In reality, that’s only one of the goals.
“We've always approached what we do not in a framework of trying to create and uncover the most elite athletes,” said Kevin Petty, executive director of the Gold Crown Foundation.
Instead, the real focus is on creating community, opportunity and access.
“As a nonprofit in this space, we continue to push towards affordability, you know, scholarships, and really just that emphasis on participating and trying out a sport that you haven't tried,” Petty said.
Gold Crown offers a variety of sports programs, many of them geared toward areas they see a significant need.
“One of the areas that we're paying close attention to is girls' participation because that, not only in the state of Colorado but nationally, has been declining,” Petty said.
Not only can life’s lessons be learned through sports but also inside of Gold Crown’s classrooms. It's something Brittany David-Ramirez knows firsthand from when she started attending the foundation’s enrichment program at 11 years old.
“I didn't have anybody to rely on really, and I was really alone, and I was going through a lot of stuff at home. So, it's just like a safe space, and I knew I could always count on the coordinators,” David-Ramirez said.
Today, she’s the clubhouse coordinator, helping children participating in the enrichment program.
“Giving back to these kids is my purpose, and that's why I’m here,” she said.
It's a crucial part of the work the foundation does every single day, free of cost.
“That program, it's not huge numbers and the volume is not there, but the impact for those kids is tremendous.
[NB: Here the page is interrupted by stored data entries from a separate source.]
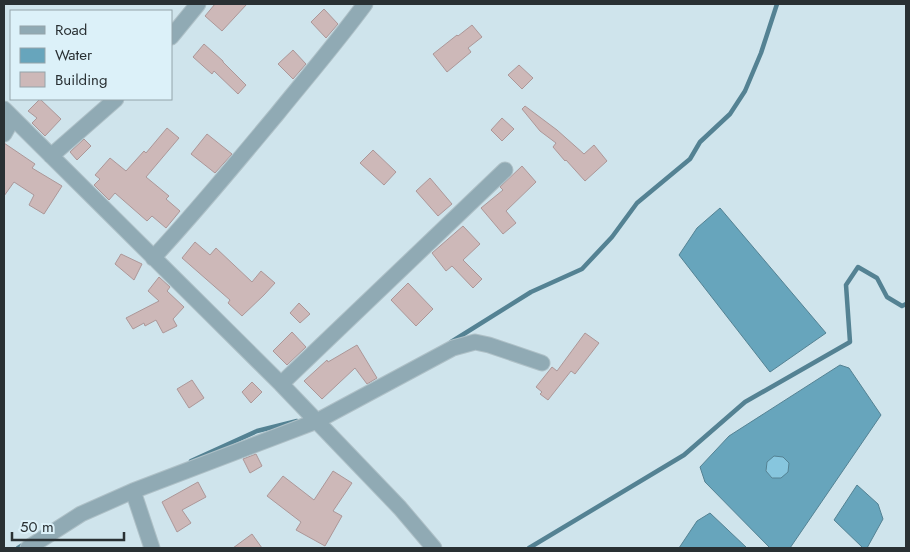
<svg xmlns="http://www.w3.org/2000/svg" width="910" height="552" viewBox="0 0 910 552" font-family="Jost,sans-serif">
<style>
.green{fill:#87c6de}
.water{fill:#67a5bc;stroke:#548293;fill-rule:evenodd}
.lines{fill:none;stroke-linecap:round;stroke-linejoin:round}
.stream{stroke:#548293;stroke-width:4.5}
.building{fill:#cdb8b8;stroke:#ac9798}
.minor-casing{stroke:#aec0c7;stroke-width:17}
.minor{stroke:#90aab4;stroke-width:15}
</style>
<rect width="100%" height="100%" fill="#cfe4ec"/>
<path class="green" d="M766 467a12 12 0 1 1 24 0a12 12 0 1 1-24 0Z"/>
<path class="water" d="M720 208 826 333 770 372 679 255 697 228Z
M840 365 849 368 881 415 790 548H770L705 482 700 467 729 436ZM774 456 783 457 789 463 788 472 781 478H772L766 471 767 462Z
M857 485 878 504 883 519 867 548H863L834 520Z
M710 513 747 548H679L697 521Z"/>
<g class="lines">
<path class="stream" d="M451 342 531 292 582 269 612 237 637 203 690 159 700 142 730 114 745 91 761 53 777 4
M191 461 257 431 297 421
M18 548 26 543
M529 548 684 455 745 402 850 342 846 285 858 267 877 278 887 297 902 306 906 304"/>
</g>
<path class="building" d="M215 4H247L222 31 205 16Z
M324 9 338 24 326 38 311 22Z
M472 25 482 37 468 48 471 52 447 72 433 54 457 35 458 36Z
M204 44 223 61V62L246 85 238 94 214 71 212 74 193 57Z
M293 50 306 64 293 79 278 64Z
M519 65 533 78 522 89 508 75Z
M40 99 61 119 45 136 32 123 37 118 28 111Z
M525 106 557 130 584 154 594 145 607 161 585 181 566 160 565 161 553 147 556 143 540 131 522 109Z
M502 118 514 129 502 141 491 130Z
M167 128 179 138 146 177 169 196 166 199 180 211 166 228 152 216 147 221 115 193 109 200 94 185 100 179 95 175 110 158 126 171 144 151 146 153Z
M207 134 232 154 215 173 191 154Z
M84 139 91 146 77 160 70 152Z
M4 143 35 164 32 168 62 186 44 214 29 205 34 195 14 182 4 196Z
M373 150 396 172 384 185 360 163Z
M522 166 536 182 506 211 516 223 503 234 481 208 503 190 500 187Z
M430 178 452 204 438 216 416 191Z
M463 226 480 244 463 260 482 279 473 288 452 266 446 271 432 253Z
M195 242 210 255 216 248 252 282 261 271 275 283 264 295 242 316 228 303 230 300 182 258Z
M121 254 142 264 134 280 115 264Z
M159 277 170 287 167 291 184 307 173 319 177 326 163 333 156 320 145 326 144 323 133 329 126 318 159 301 148 291Z
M408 283 433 309 416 326 391 300Z
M299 303 310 314 300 323 290 313Z
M292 332 306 347 287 365 273 351Z
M585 333 599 343 575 374 571 371 548 400 540 394 542 392 536 387 552 367 557 371Z
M357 345 377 378 367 384 355 368 322 399 304 381 327 360 328 362Z
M192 380 204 398 189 408 177 389Z
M252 382 262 392 251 403 242 392Z
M256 454 262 466 250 473 243 459Z
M333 471 352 483 333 511 342 516 325 546 296 530 301 522 267 496 283 476 314 500Z
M198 482 206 497 182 510 191 523 177 532 162 502Z
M252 534 262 548H233Z"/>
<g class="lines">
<defs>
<path id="minor" d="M171 37 198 4
M4 109 281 384 400 508 434 548
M4 134 13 118
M51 156 116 99
M153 258C196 212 236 163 277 114 307 77 337 42 365 4
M281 384 505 170
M133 491 152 548
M28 548 81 514 133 491 317 421 453 348 475 342 489 345 542 363"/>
</defs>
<use href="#minor" class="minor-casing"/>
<use href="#minor" class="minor"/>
</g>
<rect width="910" height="552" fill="none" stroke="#293033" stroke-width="10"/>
<rect x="10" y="10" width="162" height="90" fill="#dcf1f9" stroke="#94a4aa"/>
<rect x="20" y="26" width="25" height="8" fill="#90aab4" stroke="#94a4aa"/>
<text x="55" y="35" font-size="15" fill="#293033">Road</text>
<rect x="20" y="48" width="25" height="15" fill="#67a5bc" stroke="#94a4aa"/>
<text x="55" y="60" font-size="15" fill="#293033">Water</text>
<rect x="20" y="72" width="25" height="15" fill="#cdb8b8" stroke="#94a4aa"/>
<text x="55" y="85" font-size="15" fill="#293033">Building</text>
<path d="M12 532v8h112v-8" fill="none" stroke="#293033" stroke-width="2.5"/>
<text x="20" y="532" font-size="15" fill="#293033" stroke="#dcf1f9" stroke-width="4" paint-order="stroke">50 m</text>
</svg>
A lot of these kids are dealing with incarcerated parents or there's addiction in the home, and these are kids that are like 12 years old,” Petty said.
The Gold Crown Foundation has been impacting the lives of children for the last several decades with a mission to continue their work for generations to come.
“We always ask ourselves, 'what's in the best interests of kids?' That's how we make the tough decisions," Petty said. "If we can answer that question, it usually guides us in the right direction."